***** Document text

- Host city: Mississauga, Ontario
- Arena: Dixie Curling Club
- Dates: January 22–28, 2007
- Winner: Team Scharf
- Curling club: Fort William CC, Thunder Bay
- Skip: Krista Scharf
- Third: Tara George
- Second: Tiffany Stubbings
- Lead: Lorraine Lang
- Finalist: Sherry Middaugh

= 2007 Ontario Scotties Tournament of Hearts =

The 2007 Ontario Scotties Tournament of Hearts was held January 22-28 at the Dixie Curling Club in Mississauga, Ontario. Krista Scharf's rink from Thunder Bay, Ontario won their second straight provincial title.

**********
***** Recorded information

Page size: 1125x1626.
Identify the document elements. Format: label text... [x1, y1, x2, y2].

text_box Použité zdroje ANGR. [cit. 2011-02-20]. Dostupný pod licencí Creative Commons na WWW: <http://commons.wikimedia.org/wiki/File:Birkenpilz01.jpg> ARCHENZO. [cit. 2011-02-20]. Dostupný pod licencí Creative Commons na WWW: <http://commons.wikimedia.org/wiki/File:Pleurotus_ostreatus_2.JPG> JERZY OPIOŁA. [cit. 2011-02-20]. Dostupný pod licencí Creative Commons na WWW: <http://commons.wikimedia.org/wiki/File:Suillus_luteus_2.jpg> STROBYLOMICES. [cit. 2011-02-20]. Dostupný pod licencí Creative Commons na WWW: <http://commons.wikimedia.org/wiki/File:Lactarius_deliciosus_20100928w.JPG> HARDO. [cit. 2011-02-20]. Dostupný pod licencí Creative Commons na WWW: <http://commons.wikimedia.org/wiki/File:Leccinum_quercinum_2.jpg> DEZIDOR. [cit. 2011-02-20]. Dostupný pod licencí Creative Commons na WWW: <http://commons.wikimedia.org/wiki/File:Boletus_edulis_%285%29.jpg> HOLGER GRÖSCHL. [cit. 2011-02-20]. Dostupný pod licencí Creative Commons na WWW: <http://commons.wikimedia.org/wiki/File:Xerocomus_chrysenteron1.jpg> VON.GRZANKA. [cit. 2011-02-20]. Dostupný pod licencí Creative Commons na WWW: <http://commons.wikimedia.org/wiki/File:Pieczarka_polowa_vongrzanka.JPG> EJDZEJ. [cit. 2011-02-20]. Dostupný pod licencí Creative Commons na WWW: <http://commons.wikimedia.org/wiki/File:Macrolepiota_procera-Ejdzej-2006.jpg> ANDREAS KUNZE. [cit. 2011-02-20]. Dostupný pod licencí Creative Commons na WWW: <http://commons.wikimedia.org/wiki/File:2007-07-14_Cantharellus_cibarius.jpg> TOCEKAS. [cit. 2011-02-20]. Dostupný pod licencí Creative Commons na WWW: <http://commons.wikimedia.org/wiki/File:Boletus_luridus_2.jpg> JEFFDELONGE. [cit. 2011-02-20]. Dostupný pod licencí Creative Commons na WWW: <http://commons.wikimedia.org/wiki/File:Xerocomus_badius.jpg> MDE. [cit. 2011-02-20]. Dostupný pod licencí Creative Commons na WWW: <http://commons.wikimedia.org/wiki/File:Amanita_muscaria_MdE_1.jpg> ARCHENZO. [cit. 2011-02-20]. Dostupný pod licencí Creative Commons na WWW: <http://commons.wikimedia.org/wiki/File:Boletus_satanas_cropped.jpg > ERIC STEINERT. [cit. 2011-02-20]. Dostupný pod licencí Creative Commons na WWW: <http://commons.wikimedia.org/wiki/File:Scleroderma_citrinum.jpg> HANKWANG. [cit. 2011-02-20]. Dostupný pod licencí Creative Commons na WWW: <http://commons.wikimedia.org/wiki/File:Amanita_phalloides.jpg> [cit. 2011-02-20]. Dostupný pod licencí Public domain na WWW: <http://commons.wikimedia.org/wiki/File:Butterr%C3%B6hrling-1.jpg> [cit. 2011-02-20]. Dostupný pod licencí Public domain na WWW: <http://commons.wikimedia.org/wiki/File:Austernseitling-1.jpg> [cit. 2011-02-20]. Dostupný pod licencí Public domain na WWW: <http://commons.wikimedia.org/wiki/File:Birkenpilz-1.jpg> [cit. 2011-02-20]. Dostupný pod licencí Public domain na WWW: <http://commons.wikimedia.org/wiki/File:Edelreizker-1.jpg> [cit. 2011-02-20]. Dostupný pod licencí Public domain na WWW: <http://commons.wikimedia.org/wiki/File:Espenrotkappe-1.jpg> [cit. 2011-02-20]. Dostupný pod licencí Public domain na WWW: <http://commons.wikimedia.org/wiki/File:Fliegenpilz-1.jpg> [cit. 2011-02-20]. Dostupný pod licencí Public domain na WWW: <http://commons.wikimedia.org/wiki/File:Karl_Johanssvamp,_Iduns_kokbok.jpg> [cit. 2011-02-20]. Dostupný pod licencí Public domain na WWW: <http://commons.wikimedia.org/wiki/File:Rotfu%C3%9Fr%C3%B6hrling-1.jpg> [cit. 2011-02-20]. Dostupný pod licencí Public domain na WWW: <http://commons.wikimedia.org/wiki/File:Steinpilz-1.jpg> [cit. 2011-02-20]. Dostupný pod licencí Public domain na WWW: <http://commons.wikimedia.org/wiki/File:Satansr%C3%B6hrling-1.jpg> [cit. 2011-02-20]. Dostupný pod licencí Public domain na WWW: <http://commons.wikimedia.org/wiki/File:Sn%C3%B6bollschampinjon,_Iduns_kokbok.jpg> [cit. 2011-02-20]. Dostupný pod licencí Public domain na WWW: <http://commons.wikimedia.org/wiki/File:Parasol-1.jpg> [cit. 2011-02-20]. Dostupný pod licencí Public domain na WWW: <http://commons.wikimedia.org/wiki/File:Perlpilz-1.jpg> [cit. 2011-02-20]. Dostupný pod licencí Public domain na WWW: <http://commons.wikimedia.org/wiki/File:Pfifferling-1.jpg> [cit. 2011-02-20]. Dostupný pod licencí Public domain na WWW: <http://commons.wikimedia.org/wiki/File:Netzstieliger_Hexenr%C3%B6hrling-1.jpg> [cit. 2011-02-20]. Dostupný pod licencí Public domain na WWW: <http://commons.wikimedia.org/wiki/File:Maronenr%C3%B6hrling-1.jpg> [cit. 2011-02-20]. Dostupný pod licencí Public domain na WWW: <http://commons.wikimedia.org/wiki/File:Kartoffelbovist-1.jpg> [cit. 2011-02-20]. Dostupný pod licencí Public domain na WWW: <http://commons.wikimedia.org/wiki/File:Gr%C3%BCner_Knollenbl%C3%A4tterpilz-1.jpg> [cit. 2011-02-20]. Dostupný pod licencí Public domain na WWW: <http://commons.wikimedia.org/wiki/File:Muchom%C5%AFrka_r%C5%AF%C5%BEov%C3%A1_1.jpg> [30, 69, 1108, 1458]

**********

To-do list:
1/ In the text on the 2007 Ontario Scotties Tournament of Hearts, who played third for the winning team?
2/ Please translate this sentence from the text on the 2007 Ontario Scotties Tournament of Hearts into French: "Krista Scharf's rink from Thunder Bay, Ontario won their second straight provincial title."

Answers below:
1/ Tara George

2/ L'équipe de Krista Scharf, de Thunder Bay (Ontario), a remporté son deuxième titre provincial consécutif.